The deciduous trees stand, bare and apparently lifeless through the winter months. The popular take on this, is that they are sleeping. It is a perspective which depends on paying no attention or thought to what the trees are really doing. Those bare branches are a misleading focus.

 

In the spring, these trees will put forth new leaves. Many also produce catkins; temporary sex-organs essential for pollination and the creation of new trees. Neither pops spontaneously into existence come the spring. While the branches are bare, trees are getting ready for the next round of growth. The ash will have its black buds through much of the winter, ready to get going again. In the UK, catkins are already forming ready for next spring. Those trees are busy!

 

The really interesting thing, is that we do not know what prompts trees to start readying their buds and catkins ready for the next season. It’s not a simple trigger – light levels and temperature are not what’s going on here. The arrival of buds varies a lot, and while a harsh winter will tend to make all things later, trees do not magically know what the weather will do. Sometimes they get it wrong and lose first leaves to late frosts. There is nothing inherent in winter that suggests the coming of spring. You have to know, or remember that this cold, dark bit isn’t permanent. You need to have a grasp on how long it will last. In just the same way you need to know about the necessity of shedding leaves. We might be talking ‘know’ in terms of a responsive chemical system rather than more human ideas of conscious thought. Still, we do not know the mechanics of how trees go about their business.

 

It is also true that when humans appear to be asleep, all kinds of things are going on. We heal, and we consolidate learning. We understand these somewhat better than we do the secret habits of trees, but our own unconscious minds represent an unfamiliar country.
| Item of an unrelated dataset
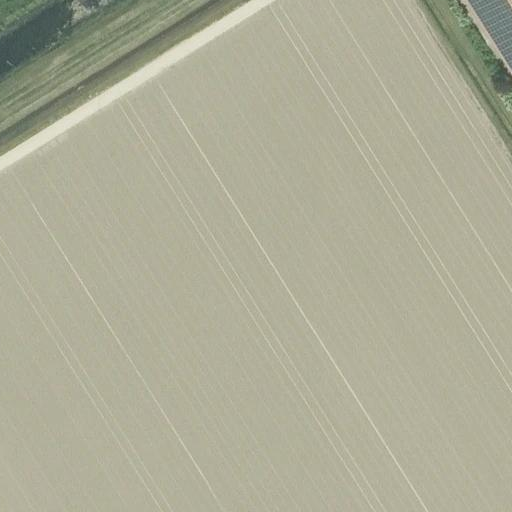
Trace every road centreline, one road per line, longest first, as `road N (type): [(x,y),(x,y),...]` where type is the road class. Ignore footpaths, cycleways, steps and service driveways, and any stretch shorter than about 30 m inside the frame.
road 1 (track): [(0,165),(265,0)]
road 2 (track): [(0,108),(173,0)]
There are things – menstruating cycles for example – that we know to do at a biological level but have no conscious insight into the running of.

 

It is all too easy to say ‘oh, it’s nature’ as though that explains something. Actually, it explains nothing. If trees know about the spring, they must have some mechanism for knowing. Something underpins the system that starts making new leaves. Trees might not have a familiar biology for consciousness, but they certainly aren’t oblivious. Just because they appear to be doing nothing in the northern hemisphere at this time of year, doesn’t mean nothing is happening.